Selon Jean-François Nadeau, Le Devoir.

Le sergent Fernand Trépanier, dernier soldat à s’être enrôlé volontairement en 1939 au Royal 22e régiment, est mort le 17 juin. Il était du premier contingent de soldats canadiens partis livrer bataille contre les dictatures de Mussolini et d’Hitler.

Lorsque Varsovie tombe aux mains des nazis, le 21 septembre 1939, Fernand Trépanier est en train de jouer au billard avec des camarades. Il décide de s’enrôler « avant qu’on vienne [l]e chercher ». Malgré les efforts qu’il déploie pour s’enrôler à Gaspé, on l’empêche de le faire parce qu’il parle français. Il finira par rallier le célèbre Royal 22e régiment basé à Québec. « J’ai été le premier dans mon village à m’enrôler. »

Nouveau soldat, il arrive en Angleterre à la mi-décembre 1939. « Beau voyage » se contente-t-il d’écrire à sa famille à Grande-Rivière, en Gaspésie. Le 18 décembre, il reçoit du roi George VI un carton qui le remercie de venir prêter main-forte à l’armée britannique. Trépanier connaît les bombardements incessants de Londres, tout en suivant son entraînement.

Fernand Trépanier, Brighton, Angleterre, février 1945. Source : Le Projet Mémoire

Fernand Trépanier, Brighton, Angleterre, février 1945. Source : Le Projet Mémoire

En 1942, dans le plus grand secret, on l’envoie en Irlande du Nord afin qu’il apprenne l’italien en prévision d’une attaque du régime de Mussolini. « J’étais le seul Canadien français. »

En 1943, Trépanier participe à la campagne d’Italie et débarque sur les plages de Sicile à 3 heures du matin. Il racontait volontiers plusieurs épisodes tragiques de ces batailles italiennes auxquelles il prit part : soldats blessés par des tirs d’obus, deux frères de Drummondville dont un a la gorge tranchée sous le regard de l’autre, des corps à corps d’une violence totale, etc.

La Sicile libérée, Fernand Trépanier va débarquer le 3 septembre sur le continent même, à Reggio. En octobre 1943, on le trouve à Gambatesa. Le 14 décembre, parti avec 85 hommes, il est blessé aux deux jambes lors de la terrible bataille de Casa Berardi qu’il parvient tout de même à conserver avec dix-sept hommes seulement.

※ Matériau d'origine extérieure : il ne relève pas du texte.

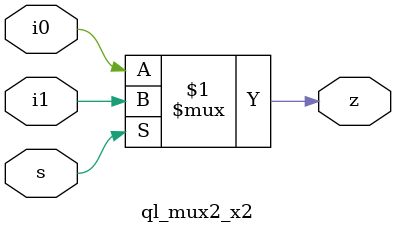
<source format=v>
module ql_mux2_x2(
					input s ,
					input i0,
                    input i1,
                    output z 
					);

assign   z = s ? i1: i0;

endmodule 
</source>
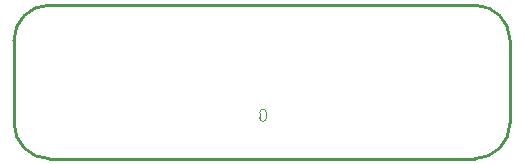
<source format=gbr>
%TF.GenerationSoftware,KiCad,Pcbnew,(7.0.0)*%
%TF.CreationDate,2023-10-06T02:17:28-07:00*%
%TF.ProjectId,daughterboard,64617567-6874-4657-9262-6f6172642e6b,1.0*%
%TF.SameCoordinates,Original*%
%TF.FileFunction,Profile,NP*%
%FSLAX46Y46*%
G04 Gerber Fmt 4.6, Leading zero omitted, Abs format (unit mm)*
G04 Created by KiCad (PCBNEW (7.0.0)) date 2023-10-06 02:17:28*
%MOMM*%
%LPD*%
G01*
G04 APERTURE LIST*
%TA.AperFunction,Profile*%
%ADD10C,0.250000*%
%TD*%
%TA.AperFunction,Profile*%
%ADD11C,0.010000*%
%TD*%
G04 APERTURE END LIST*
D10*
X84463001Y-51045001D02*
G75*
G03*
X81463001Y-54045001I-1J-2999999D01*
G01*
X81463001Y-54045001D02*
X81463001Y-61045000D01*
X120463000Y-51045001D02*
X84463001Y-51045001D01*
X84463001Y-64045000D02*
X120463000Y-64045000D01*
X123462999Y-54045001D02*
G75*
G03*
X120463000Y-51045001I-2999999J1D01*
G01*
X81463000Y-61045000D02*
G75*
G03*
X84463001Y-64045000I3000000J0D01*
G01*
X123463000Y-61045000D02*
X123463000Y-54045001D01*
X120463000Y-64045000D02*
G75*
G03*
X123463000Y-61045000I0J3000000D01*
G01*
D11*
%TO.C,J1*%
X102261000Y-60590000D02*
X102261000Y-60170000D01*
X102841000Y-60170000D02*
X102841000Y-60590000D01*
X102261000Y-60590000D02*
G75*
G03*
X102841000Y-60590000I290000J0D01*
G01*
X102261000Y-60590000D02*
G75*
G03*
X102841000Y-60590000I290000J0D01*
G01*
X102841000Y-60170000D02*
G75*
G03*
X102261000Y-60170000I-290000J0D01*
G01*
X102841000Y-60170000D02*
G75*
G03*
X102261000Y-60170000I-290000J0D01*
G01*
%TD*%
M02*

</source>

Quatorze jours plus tard, sa mère reçoit en Gaspésie un télégramme laconique :« Regrettons sincèrement vous informer, sgt Fernand Trépanier E-4578 officiellement rapporté blessé au combat décembre 1943. Nature et gravité de sa blessure non encore signalées. Plus amples détails suivront sur réception. » Après plusieurs mois à l’hôpital, il finira la guerre en Angleterre, comme instructeur.

Frédéric Bastien, historien et professeur au Collège Dawson, a bien connu le militaire à la fin de sa vie. « Il disait qu’il n’avait eu aucune séquelle des combats. Aucun cauchemar. Rien. “Le sang froid, tu l’as ou tu l’as pas ”, disait-il. Il s’était pourtant battu corps à corps et avait tenu dans ses bras un homme au cou arraché par un éclat d’obus. La plupart des soldats ne veulent pas parler ensuite et font des cauchemars… Fernand Trépanier est quelqu’un qui avait un caractère exceptionnel. »

À compter des années 1970, le sergent Trépanier milite pour qu’une circonscription électorale porte le nom de la bataille d’Ortona et une autre Vimy, en mémoire de la bataille de la Première Guerre mondiale. Il souhaitait que des circonscriptions permettent d’honorer des militaires qui se sont battus « non pas comme des conquérants, mais des libérateurs », disait-il en entrevue au Devoir en 2011. La circonscription fédérale de Vimy a finalement été créée en 2013.

Les funérailles du sergent Fernand Trépanier se tiendront le mercredi 29 juin, à Montréal.